Plenty of hunters kill animals successfully with a recurve bow, but consistent accuracy and the added energy that the mechanical advantage of the compound bow brings, makes it a far more reliable hunting tool.
From the recurve hunters that I've seen practicing at clubs, few can consistently place an arrow within a deers kill zone at 40 yards and 25-30 yards would be a more realistic range with a well practiced recurve archer.
The compound bow is a much more accurate and effective tool for most archers to hunt with.

----------


## Dundee

Hi Shelley,
             Possum trapper got his first goat with a recurve bow. :Have A Nice Day: 
http://www.nzhuntingandshooting.co.n...t-goats-11597/

----------


## Friwi

Hi Shelley,
First, are you a boy or a girl?
Not that women can not hunt with a recurved bow but it is a bit harder to draw and requires a lot more training to be efficient at killing big game.

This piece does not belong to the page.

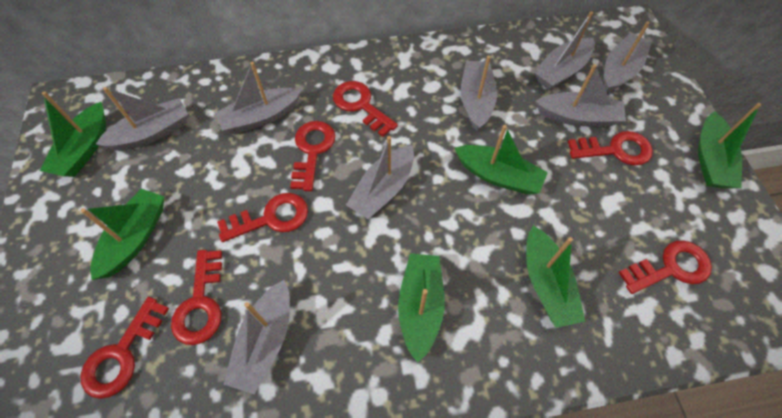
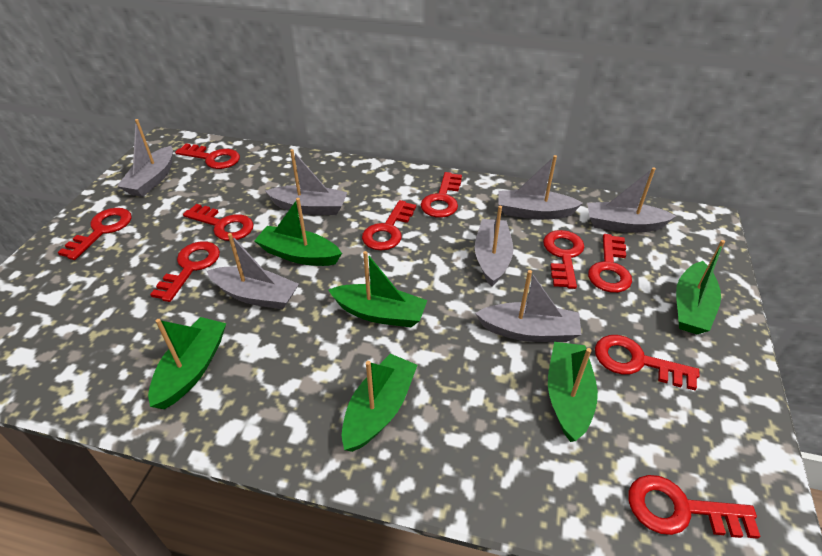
grey boat: 8 -> 7
red key: 7 -> 10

The compound bow throw the arrows faster ( at equal draw weight) and is usually quicker to " master".
The recurved bow requires a lot more training to be efficient .
And then there is the feel that both type of bows can provide:
A bit like riding a fast modern sports bike or cruising on an old BSA.
I think you should go to an archery shop ( advance archery in Auckland or. Archery direct in Hamilton for exemple) or a local archery club and have a bit of a shoot with both type of bows.
Good luck

Friwi

----------


## Twoshotkill

Talk to Simon at advanced archery in Auckland there is not much he doesn't know about bow hunting.

----------